Rasulullah berujar, “khairunnas anfa’uhum linnas” (sebaik-baik manusia adalah yang paling bermanfaat bagi manusia lainnya) (H.R. Ahmad dan Thabrani). Maka, sepantasnya kita berlomba-lomba berbagi kebaikan kepada tetangga dan saudara di sekitar kita yang membutuhkan. Agar, kita semua bisa menikmati berkah Ramadan dengan penuh cinta kasih.

Memang, setinggi apapun jiwa sosial seseorang, kemampuan kita dalam membantu dan meringankan beban orang lain di masa pandemi ini amat terbatas. Karena mayoritas kita juga dihadapkan dengan kondisi krisis yang sama. Kita juga tidak bisa membantu semua orang yang butuh pertolongan secara sendirian.
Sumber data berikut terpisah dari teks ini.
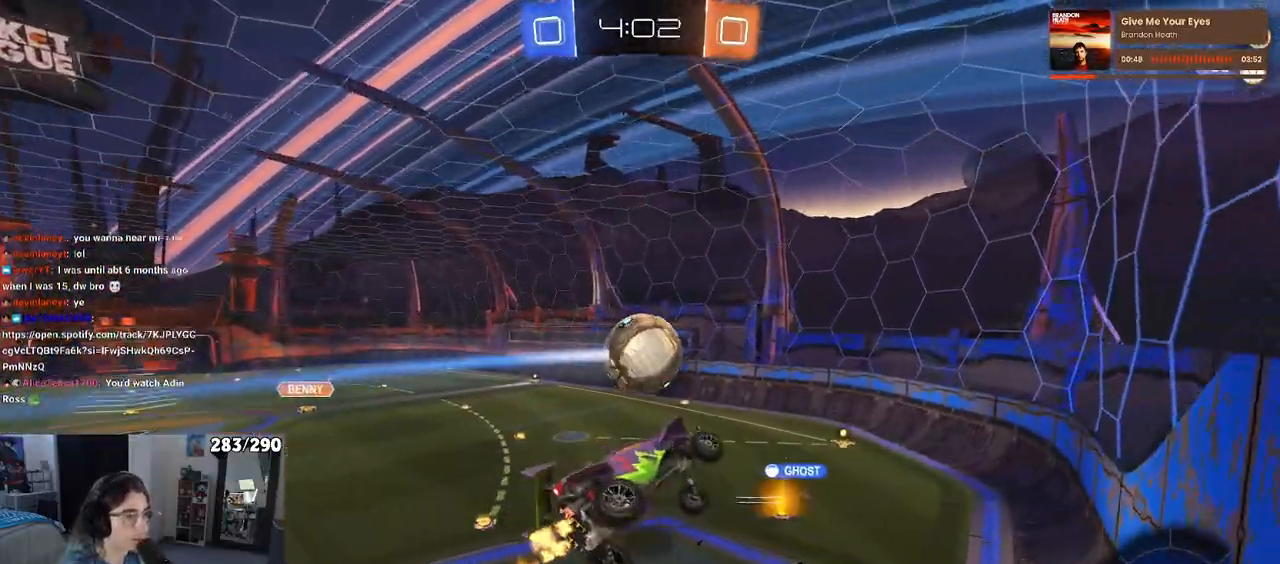
{"buttons": ["R2"], "left_stick": "left", "right_stick": "center", "events": [[83, "SQUARE", "down"], [100, "left_stick", "center"], [200, "SQUARE", "up"], [400, "left_stick", "left"]]}
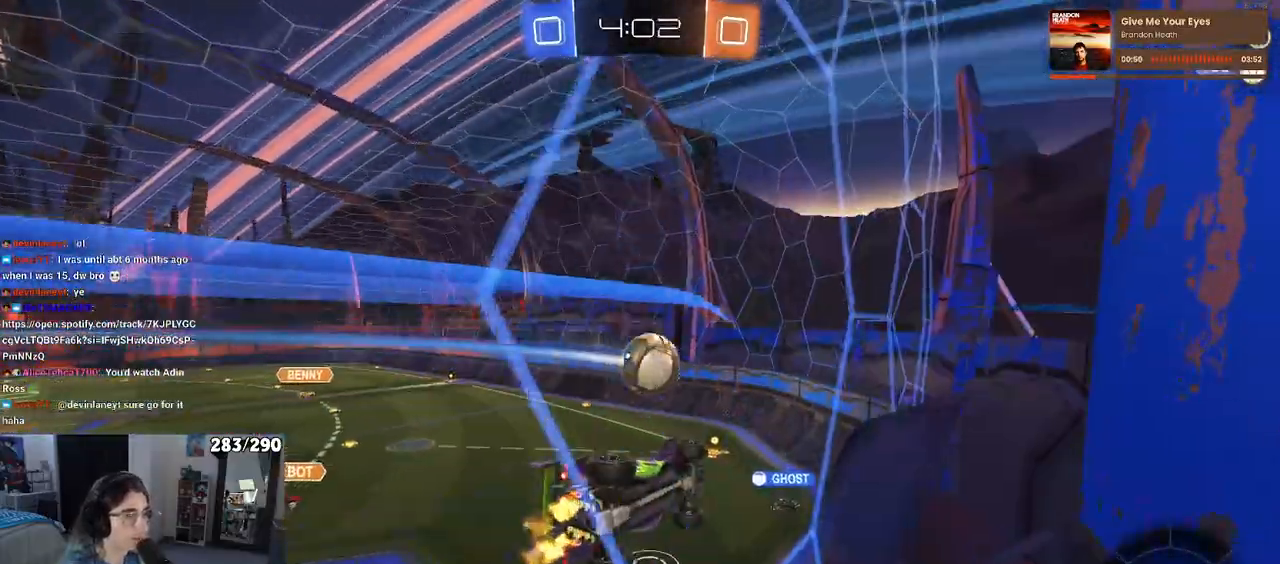
{"buttons": ["R2"], "left_stick": "left", "right_stick": "center", "events": [[50, "left_stick", "center"], [117, "CROSS", "down"], [133, "left_stick", "down-right"], [200, "SQUARE", "down"], [217, "CROSS", "up"], [400, "SQUARE", "up"], [400, "left_stick", "center"], [450, "left_stick", "left"]]}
Tetapi, itu tetap akan lebih baik daripada tidak meringankan beban orang lain sama sekali. Prinsipnya, ”maa laa yudraku kulluhu, yudraku ba’dluhu” (jika tidak bisa semuanya, sebagian tidak apa-apa).

Jika ingin memberikan dampak yang signifikan dan meluas, uluran tangan kita perlu disalurkan secara terorganisir. Tidak bersifat pribadi. Bisa melalui lembaga profesional atau membentuk kelompok kerjasama. Agar, bantuan bisa merata di wilayah yang dimaksudkan pemberi bantuan. Tidak ada bantuan sosial bersifat tebang pilih. Yang benar-benar berhak, pasti akan dapat. Sehingga, tidak ada lagi tetangga atau saudara-saudara sesama warga negara yang merasakan krisis kelaparan di tengah pandemi Covid-19. Momentum pandemi Covid-19 memang sedang menguji sejauhmana tingkat jiwa sosial yang kita miliki meski kita juga dihadapkan dengan krisis yang serupa. Akan tetapi, selama kita saling membantu kepada orang-orang terdampak krisis Covid-19, kita akan berhasil melewatinya dengan sehat dan selamat. Wallahu a’lam.